Una always seems to rally, though. By the time she asks Peter point-blank “How many other 12-year-olds have you had sex with?” we’re not sure if it comes from a need to punish or from sheer jealousy.

For how innocent was Una back then? As Peter points out – admittedly in between a great many unsure “uhs,” pauses, “ums,” stops and starts — some girls love to display their sophistication by being involved with older men. “The last thing you wanted was to be considered a child,” he reminds her. And when she assertively puts her arms akimbo and lashes back, he tells her “You need help.”

Ray-slash-Peter, heal thyself. Daniels shows that this character knows that his argument doesn’t hold water, not a drop. As Williams decides to sit comfortably in a chair, knowing that the onus is on him, Daniels walks as if he’s avoiding a boxer in the ring. The actor clenches his teeth so much that it’s a wonder he has any enamel left on the top of his bottom row. He lets us see that a now-served three-year, seven-month jail sentence doesn’t end the feelings of guilt, shame and remorse. Those provide a lifetime sentence, and Una’s here to assume the role of jailer.
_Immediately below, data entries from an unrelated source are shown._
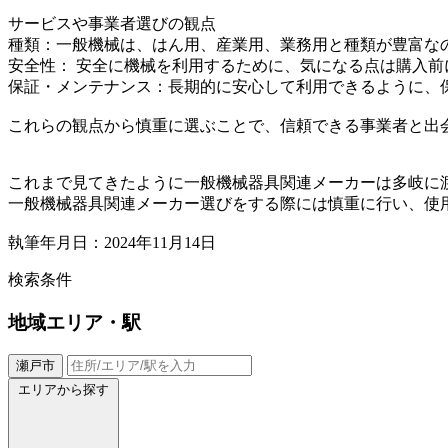
サービスや事業者選びの観点
種類：一般機械は、はん用、産業用、業務用と種類が豊富な
安全性： 安全に機械を利用するために、気になる点は購入
保証・メンテナンス：長期的に安心して利用できるように、
これらの観点から慎重に選ぶことで、信頼できる事業者と出
これまで見てきたように一般機械器具関連メーカーは多岐に
一般機械器具関連メーカー選びをする際には慎重に行い、使
執筆年月日：2024年11月14日
検索条件
地域
エリア・駅
瀬戸市
エリアから探す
So many actors who sweat on-stage wish that they could control the flow, for surging perspiration implies the nervousness or insecurity an actor cannot afford to have. Perhaps Daniels is a natural perspirer, but we’d all prefer to think that the sweat that covers his face comes from his getting totally into character. He hyperventilates as if he’s just run up all 354 steps to the top of the Statue of Liberty.

But there’s no liberty awaiting him here. Una taunts, mocks and laughs at him. If we adhere to the time-honored belief that “two wrongs don’t make a right,” we can’t much like her, either. The truth is, she doesn’t like herself, either. Soon we see her hunching her shoulders forward in shame and adopting a posture that suggests she’s ready to be shot by a firing squad.
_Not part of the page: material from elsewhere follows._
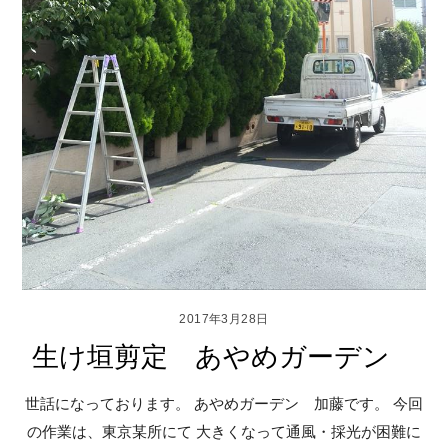
2017年3月28日
生け垣剪定 あやめガーデン
世話になっております。 あやめガーデン 加藤です。 今回
の作業は、東京某所にて 大きくなって通風・採光が困難に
And yet both Peter and Una rally and occasionally use the pronouns that make us shudder: “we” and “us.” An audience would rather not think of them as a unit. Does each of them use the words in hopes of reuniting? Twenty-nine minutes pass before the word “love” is used – but it does arrive.

If Google were a pay site, Harrower would have gone broke while researching, for he’s undoubtedly found every ramification of adult-child sexual relationships. Harrower fills in every possible detail of what went wrong – and what each of them did wrong. That includes how empowered Una felt by bringing Ray sexual and romantic pleasure as well as mention of salacious Polaroids and devised signals to clandestinely meet and minimize their getting caught.

But caught they were, which resulted in Una’s receiving her own type of sentence: seeing a psychiatrist and dealing with parents who never could view their little girl in the same way. “I cried more than I spoke,” she says, choking back tears. Ray doesn’t say he did, but he does mention that fellow prisoners viewed him as the lowest of the low as they do all child molesters.

Lest it all sound so talky, Harrower allows a couple of moments in which words aren’t used at all; they say quite a bit about what these two are feeling before a most unexpected surprise ending.

Many of us remember taking driver’s ed and being shown dolefully cautionary films about teens who speed, get into accidents and either die or become horribly maimed. Perhaps those unfortunate people who have pedophilic tendencies but have thus far refrained from acting on them should see BLACKBIRD. They – and countless children – could profit from seeing what the future would hold for them if they were to make the same mistake that Ray did.

The millions of others who don’t need this advice? Safe to say that they won’t be entertained by BLACKBIRD in the conventional sense of the word “entertained.” But if being mesmerized and holding one’s breath for nearly an hour- and-a-half is something a theatergoer wants to experience, BLACKBIRD is here to provide it.